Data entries
* * * * * * * * *

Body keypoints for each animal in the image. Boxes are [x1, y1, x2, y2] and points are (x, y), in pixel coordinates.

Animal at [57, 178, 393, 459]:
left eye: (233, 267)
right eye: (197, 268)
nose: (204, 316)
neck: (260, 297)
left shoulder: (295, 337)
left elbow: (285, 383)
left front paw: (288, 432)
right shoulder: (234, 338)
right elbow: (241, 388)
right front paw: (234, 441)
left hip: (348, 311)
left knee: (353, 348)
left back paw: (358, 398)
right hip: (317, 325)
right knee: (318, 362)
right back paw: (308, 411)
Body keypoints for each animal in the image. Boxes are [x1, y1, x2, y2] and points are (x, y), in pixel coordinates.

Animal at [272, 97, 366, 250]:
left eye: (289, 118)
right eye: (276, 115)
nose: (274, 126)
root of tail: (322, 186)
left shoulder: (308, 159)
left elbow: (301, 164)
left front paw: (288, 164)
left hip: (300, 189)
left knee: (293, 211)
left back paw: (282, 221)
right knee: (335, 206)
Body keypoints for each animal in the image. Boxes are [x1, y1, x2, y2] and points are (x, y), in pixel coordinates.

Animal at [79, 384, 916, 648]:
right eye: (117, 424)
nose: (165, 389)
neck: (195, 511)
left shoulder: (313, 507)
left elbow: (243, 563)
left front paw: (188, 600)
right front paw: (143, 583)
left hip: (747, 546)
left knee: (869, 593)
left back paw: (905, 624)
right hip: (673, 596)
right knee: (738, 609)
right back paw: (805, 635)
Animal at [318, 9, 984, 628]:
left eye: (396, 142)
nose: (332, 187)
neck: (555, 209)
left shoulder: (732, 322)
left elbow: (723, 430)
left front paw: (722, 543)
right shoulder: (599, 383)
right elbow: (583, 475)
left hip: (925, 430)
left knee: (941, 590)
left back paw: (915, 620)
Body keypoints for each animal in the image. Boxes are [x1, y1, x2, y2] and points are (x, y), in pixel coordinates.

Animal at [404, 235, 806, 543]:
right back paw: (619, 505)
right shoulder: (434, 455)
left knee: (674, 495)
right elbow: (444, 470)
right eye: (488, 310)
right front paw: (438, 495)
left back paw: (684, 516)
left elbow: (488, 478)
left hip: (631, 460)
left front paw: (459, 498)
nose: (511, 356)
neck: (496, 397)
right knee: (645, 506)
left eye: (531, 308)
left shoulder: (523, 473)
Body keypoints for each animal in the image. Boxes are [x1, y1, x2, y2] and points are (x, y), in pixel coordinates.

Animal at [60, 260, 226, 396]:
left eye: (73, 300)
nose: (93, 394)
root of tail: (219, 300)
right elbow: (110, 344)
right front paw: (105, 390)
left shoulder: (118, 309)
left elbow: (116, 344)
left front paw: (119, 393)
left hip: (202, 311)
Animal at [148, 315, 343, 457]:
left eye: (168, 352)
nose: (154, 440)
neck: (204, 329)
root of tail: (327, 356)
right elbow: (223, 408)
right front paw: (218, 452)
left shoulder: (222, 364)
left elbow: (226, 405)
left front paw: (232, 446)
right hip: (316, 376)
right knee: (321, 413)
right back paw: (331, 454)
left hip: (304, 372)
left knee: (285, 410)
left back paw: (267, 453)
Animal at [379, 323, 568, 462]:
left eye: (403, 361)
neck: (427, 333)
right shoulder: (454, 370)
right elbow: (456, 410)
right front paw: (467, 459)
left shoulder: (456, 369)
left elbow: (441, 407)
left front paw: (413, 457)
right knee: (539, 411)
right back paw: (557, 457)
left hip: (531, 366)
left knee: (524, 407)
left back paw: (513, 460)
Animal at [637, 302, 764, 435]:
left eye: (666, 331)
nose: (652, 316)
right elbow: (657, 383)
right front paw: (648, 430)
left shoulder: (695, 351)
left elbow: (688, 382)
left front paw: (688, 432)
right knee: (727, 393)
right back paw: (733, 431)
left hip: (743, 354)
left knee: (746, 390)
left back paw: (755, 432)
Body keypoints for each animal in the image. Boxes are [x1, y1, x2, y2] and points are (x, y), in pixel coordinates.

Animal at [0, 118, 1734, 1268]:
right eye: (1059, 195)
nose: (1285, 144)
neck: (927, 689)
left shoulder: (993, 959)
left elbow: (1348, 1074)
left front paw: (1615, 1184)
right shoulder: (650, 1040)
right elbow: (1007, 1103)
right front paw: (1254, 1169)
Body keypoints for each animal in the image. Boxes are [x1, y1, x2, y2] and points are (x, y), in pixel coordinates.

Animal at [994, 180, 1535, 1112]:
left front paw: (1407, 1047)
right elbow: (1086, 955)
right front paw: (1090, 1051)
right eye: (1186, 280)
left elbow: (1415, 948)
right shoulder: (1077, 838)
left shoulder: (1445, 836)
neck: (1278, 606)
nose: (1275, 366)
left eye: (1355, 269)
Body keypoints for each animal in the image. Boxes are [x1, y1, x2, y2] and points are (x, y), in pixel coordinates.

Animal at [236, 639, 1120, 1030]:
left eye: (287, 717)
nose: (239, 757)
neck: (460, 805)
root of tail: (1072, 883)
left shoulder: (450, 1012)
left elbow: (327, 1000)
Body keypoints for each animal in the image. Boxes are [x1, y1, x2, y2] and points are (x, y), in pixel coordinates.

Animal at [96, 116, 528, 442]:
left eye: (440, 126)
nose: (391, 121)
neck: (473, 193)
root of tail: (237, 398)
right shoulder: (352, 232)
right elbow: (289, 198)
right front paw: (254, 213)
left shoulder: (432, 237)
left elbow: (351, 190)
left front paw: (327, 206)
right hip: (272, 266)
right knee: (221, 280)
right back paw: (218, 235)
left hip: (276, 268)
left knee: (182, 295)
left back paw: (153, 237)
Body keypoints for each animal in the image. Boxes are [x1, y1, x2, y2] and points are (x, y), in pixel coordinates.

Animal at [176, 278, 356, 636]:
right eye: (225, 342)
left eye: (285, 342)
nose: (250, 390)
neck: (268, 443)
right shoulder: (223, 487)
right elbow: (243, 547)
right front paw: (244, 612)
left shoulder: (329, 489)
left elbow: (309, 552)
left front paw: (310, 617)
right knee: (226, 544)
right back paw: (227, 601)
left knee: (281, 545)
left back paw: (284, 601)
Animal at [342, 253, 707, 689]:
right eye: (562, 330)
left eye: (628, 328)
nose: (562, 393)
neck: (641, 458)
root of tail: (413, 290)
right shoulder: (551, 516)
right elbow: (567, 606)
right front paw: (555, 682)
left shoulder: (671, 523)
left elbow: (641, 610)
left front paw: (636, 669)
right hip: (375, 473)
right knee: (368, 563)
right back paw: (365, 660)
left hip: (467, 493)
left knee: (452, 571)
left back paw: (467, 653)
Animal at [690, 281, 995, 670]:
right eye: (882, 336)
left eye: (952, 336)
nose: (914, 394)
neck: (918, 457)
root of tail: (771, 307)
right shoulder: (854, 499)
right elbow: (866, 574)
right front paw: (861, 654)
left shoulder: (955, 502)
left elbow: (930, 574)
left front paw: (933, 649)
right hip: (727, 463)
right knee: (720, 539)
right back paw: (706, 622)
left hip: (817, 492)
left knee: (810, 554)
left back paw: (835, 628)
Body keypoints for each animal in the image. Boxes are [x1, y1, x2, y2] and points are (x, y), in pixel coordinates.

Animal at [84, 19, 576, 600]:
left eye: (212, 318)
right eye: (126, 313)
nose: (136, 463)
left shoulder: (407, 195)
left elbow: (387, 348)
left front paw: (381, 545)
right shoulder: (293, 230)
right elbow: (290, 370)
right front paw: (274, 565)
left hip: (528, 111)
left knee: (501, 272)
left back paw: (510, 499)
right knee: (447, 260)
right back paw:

* * * * * * * * *

WHAT TO WORK ON ▸
Print exactly the lines above, between the one holding "left hip: (467, 493)" and the one holding "left front paw: (933, 649)", inclusive, and nothing besides.

RESPONSE ▸
left hip: (467, 493)
left knee: (452, 571)
left back paw: (467, 653)
Animal at [690, 281, 995, 670]:
right eye: (882, 336)
left eye: (952, 336)
nose: (914, 394)
neck: (918, 457)
root of tail: (771, 307)
right shoulder: (854, 499)
right elbow: (866, 574)
right front paw: (861, 654)
left shoulder: (955, 502)
left elbow: (930, 574)
left front paw: (933, 649)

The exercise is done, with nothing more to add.